First, we build the reduced network of interactions between the N_r = N_ph + N_c nodes of interest constituted by the N_ph = 34 pharmaceutical companies and the N_c = 195 countries (see Fig 6). The rules for the construction of the reduced network are described in the caption to Fig 6. At the first level, we take the top 5 companies in the PageRank list (Table 1) and trace the links with the largest column matrix elements in G_rr + G_qr from a company to two countries and two other companies. The process is then repeated to other levels from the newly added companies. The process is stopped when no new companies can be added. We obtain a compact reduced network of 15 pharmaceutical companies from the 34 initially selected, and 12 of these constitute the top 12 of the PageRank list (Table 1). The 3 remaining companies are nevertheless in the top 9 of pharmaceutical companies with the largest market capitalization since 2000.

**Fig. 6. Reduced network of pharmaceutical companies with the addition of their best connected countries.**

By following direct links (black arrows) in this network, i.e., hyperlinks from Wikipedia articles, we see, e.g., that for Bayer, the closest companies are Sanofi and Roche and the two country friends are Germany, where its main office is located, and Belarus. These two links are direct links from the Bayer page in Wikipedia. Here, Belarus is cited as an example of a country from the Commonwealth of Independent States (CIS) in which the over-the-counter drug business was developing in early 2000s. To respond to this need, Bayer acquired Sagmel, Inc., a company already present in the CIS, in June 2008 [45, 46]. For Pfizer, the two company friends are GlaxoSmithKline and Johnson & Johnson, while the two country friends are Italy and Ireland. All these direct links are easy to explain by examining the hyperlinks in Wikipedia articles. Direct links between companies indicates major transactions between them that are reported in the dedicated Wikipedia articles. These direct links give a compact picture of the relationships between pharmaceutical companies. The non-obvious hidden links (red arrows in Fig 6) are potentially more interesting. Here, most of the hidden links point to the US, highlighting the fact that most of the pharmaceutical companies are American.

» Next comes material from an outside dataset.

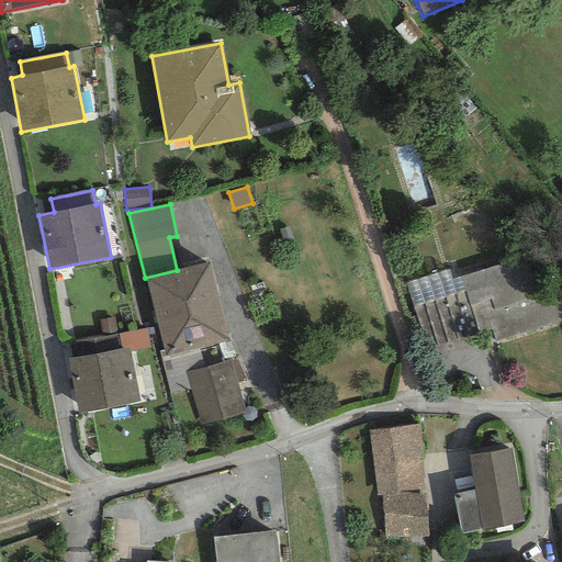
[(283,243),(293,239),(289,227),(279,231),(283,243)]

The reduced network of interactions between the N_ph = 34 pharmaceutical companies and the N_cr = 37 cancer types is shown in Fig 7. At each level, it shows the two closest company friends and two cancer types. The construction rules are the same as in Fig 6. The structure of the reduced network between pharmaceutical companies remains the same as in Fig 6. The reduced network indicates the strongest links from a company to the related types of cancer. We observe a clear polarization toward breast cancer, since 10 of the 15 pharmaceutical companies preferentially point to breast cancer, the Wikipedia article for which is the second most influential article among the 37 articles devoted to cancer types [20]. The second and third most connected cancer types are leukemia and lung cancer, which are preferentially pointed to by 4 and 3 pharmaceutical companies, respectively. Although the list (lung cancer, breast cancer, and leukemia) contains the 3 most influential cancer types in Wikipedia [20], we observe the particular interest in breast cancer on the part of pharmaceutical companies. More specifically, Pfizer and GlaxoSmithKline are most strongly linked to breast cancer and leukemia, while Bayer is most strongly linked to breast and thyroid cancers. In the case of Johnson & Johnson, the strongest links are to leukemia and ovarian cancers. For Novartis, the strongest links are with melanoma and breast cancers. Links to cancers for other companies are also clearly visible in Fig 7. We argue that the REGOMAX approach allows us to determine, from Wikipedia, the main orientations of pharmaceutical companies in their treatment of cancers. From Fig 7, we also see that in addition to direct links (black arrows), the indirect links (red arrows) also play a very important role.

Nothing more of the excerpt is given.